The shootings followed the arrests of 18 people on Sunday, as Israeli riot police faced off with fireworks-hurling Palestinians in the alleyways of the walled Old City after a visit by Jews to a disputed holy site.

Israel has carried out a wave of arrest raids and other operations in recent weeks that it said are aimed at preventing further attacks after Palestinian assailants killed at least 14 people inside Israel. Two of the attackers came from in and around Jenin, which has long been a bastion of armed struggle against Israeli rule.

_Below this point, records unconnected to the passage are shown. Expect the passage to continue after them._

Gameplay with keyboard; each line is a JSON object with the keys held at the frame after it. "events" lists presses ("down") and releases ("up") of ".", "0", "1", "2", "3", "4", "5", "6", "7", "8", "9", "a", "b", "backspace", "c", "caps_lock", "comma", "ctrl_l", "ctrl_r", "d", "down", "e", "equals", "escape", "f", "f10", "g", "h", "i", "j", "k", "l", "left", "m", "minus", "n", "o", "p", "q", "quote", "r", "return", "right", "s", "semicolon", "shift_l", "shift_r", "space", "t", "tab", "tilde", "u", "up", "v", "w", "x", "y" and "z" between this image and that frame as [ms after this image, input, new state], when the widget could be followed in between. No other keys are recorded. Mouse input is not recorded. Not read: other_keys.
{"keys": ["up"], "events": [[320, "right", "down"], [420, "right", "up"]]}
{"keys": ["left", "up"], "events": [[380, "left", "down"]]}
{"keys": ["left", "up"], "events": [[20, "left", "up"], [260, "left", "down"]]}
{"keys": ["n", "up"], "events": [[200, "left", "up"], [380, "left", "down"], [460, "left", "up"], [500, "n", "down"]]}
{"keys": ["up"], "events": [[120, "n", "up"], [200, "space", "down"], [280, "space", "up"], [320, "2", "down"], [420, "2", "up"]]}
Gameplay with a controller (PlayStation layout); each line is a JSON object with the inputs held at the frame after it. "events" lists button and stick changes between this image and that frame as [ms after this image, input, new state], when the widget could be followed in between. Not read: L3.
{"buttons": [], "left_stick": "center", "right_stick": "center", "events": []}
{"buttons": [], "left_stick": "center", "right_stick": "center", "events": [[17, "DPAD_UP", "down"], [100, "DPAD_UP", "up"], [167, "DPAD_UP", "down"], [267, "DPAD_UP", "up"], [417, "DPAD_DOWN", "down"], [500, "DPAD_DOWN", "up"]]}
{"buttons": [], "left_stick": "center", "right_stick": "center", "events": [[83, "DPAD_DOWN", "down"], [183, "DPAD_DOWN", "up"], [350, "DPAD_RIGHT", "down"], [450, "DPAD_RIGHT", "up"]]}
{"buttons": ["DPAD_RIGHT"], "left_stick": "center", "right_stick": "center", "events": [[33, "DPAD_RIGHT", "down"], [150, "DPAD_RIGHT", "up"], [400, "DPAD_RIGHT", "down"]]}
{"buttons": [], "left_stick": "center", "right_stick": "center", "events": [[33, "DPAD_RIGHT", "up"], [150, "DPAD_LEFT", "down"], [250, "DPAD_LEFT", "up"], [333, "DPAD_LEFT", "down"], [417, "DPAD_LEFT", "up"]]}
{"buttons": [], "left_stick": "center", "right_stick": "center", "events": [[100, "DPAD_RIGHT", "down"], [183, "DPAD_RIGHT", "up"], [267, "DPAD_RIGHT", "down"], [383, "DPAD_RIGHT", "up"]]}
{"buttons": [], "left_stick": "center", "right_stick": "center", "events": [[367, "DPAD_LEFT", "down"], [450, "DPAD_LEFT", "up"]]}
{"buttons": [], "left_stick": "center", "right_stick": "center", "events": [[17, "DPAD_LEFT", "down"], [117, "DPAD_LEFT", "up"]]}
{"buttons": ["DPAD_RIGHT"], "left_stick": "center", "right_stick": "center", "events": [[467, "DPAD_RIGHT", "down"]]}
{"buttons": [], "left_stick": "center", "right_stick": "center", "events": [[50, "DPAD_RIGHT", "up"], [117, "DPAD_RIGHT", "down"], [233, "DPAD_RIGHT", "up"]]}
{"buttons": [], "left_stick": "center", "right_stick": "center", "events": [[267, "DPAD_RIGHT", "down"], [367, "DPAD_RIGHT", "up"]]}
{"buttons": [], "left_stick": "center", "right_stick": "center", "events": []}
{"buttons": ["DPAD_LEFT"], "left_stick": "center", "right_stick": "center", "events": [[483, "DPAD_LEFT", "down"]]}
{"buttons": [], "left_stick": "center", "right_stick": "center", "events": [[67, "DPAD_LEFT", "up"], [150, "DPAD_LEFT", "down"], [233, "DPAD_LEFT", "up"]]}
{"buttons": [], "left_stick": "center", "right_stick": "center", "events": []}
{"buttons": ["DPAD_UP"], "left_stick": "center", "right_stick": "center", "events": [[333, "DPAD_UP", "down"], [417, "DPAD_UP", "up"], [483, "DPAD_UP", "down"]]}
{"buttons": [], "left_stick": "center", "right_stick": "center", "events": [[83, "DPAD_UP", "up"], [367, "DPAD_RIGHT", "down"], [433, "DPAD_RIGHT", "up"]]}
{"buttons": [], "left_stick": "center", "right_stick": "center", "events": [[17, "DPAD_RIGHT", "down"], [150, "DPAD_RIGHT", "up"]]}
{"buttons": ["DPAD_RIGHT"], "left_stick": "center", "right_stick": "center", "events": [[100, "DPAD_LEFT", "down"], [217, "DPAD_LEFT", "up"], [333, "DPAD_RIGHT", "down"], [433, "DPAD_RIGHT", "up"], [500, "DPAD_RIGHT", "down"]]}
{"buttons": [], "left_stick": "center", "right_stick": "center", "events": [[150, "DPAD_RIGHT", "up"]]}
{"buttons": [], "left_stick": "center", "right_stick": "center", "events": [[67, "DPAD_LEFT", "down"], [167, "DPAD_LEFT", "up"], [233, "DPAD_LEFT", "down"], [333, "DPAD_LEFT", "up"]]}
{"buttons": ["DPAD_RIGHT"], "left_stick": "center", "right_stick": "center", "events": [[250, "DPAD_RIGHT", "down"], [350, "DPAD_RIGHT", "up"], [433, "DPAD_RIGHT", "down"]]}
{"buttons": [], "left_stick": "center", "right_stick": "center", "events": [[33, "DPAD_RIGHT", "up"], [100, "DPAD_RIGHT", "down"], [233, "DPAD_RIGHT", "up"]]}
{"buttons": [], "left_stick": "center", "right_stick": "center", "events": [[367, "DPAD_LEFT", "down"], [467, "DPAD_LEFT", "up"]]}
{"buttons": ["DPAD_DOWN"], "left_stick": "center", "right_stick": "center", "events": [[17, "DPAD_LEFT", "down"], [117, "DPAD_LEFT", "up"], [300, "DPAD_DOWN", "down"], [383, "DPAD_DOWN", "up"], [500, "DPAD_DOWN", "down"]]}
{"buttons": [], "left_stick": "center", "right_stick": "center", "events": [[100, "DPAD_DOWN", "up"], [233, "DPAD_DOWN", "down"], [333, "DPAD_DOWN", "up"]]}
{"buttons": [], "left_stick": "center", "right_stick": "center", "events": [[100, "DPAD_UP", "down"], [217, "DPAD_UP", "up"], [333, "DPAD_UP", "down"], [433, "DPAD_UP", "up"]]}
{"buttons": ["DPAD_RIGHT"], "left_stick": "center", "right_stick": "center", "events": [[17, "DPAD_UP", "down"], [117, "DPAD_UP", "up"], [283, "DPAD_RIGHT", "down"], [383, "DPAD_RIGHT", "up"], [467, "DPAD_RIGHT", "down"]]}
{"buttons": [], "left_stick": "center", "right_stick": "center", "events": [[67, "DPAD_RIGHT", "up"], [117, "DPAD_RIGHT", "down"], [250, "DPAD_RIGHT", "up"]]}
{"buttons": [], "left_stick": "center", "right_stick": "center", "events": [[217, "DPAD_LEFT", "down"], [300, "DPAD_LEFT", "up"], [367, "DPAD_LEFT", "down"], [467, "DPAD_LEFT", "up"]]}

At least 25 Palestinians have been killed by Israeli forces in recent weeks, according to an Associated Press count. Many had carried out attacks or were involved in clashes, but an unarmed woman and a lawyer who appears to have been a bystander were among those killed.

Israel captured the West Bank, along with the Gaza Strip and east Jerusalem, in the 1967 Mideast war. The Palestinians seek those territories for a future independent state.

The confluence of the Muslim holy month of Ramadan and the week-long Jewish holiday of Passover has turned Jerusalem into a flashpoint. Palestinian protesters and Israeli police have clashed at the holy site, which is known to Muslims as the Al-Aqsa Mosque compound and to Jews as the Temple Mount.

Jordan and Egypt, which made peace with Israel decades ago and coordinate with it on security matters, have condemned its actions at the holy site. Jordan, which serves as custodian of the site, summoned Israel’s charge d’affaires in protest on Monday.

Israel said security forces were forced to enter the compound after Palestinians stockpiled stones and other objects and hurled rocks in the direction of an adjacent Jewish holy site. The Palestinians and Arab states accused the police of storming the site in violation of longstanding arrangements known as the status quo.

Protests and clashes in and around the shrine last year helped fuel the 11-day war between Israel and the Hamas militant group that controls Gaza.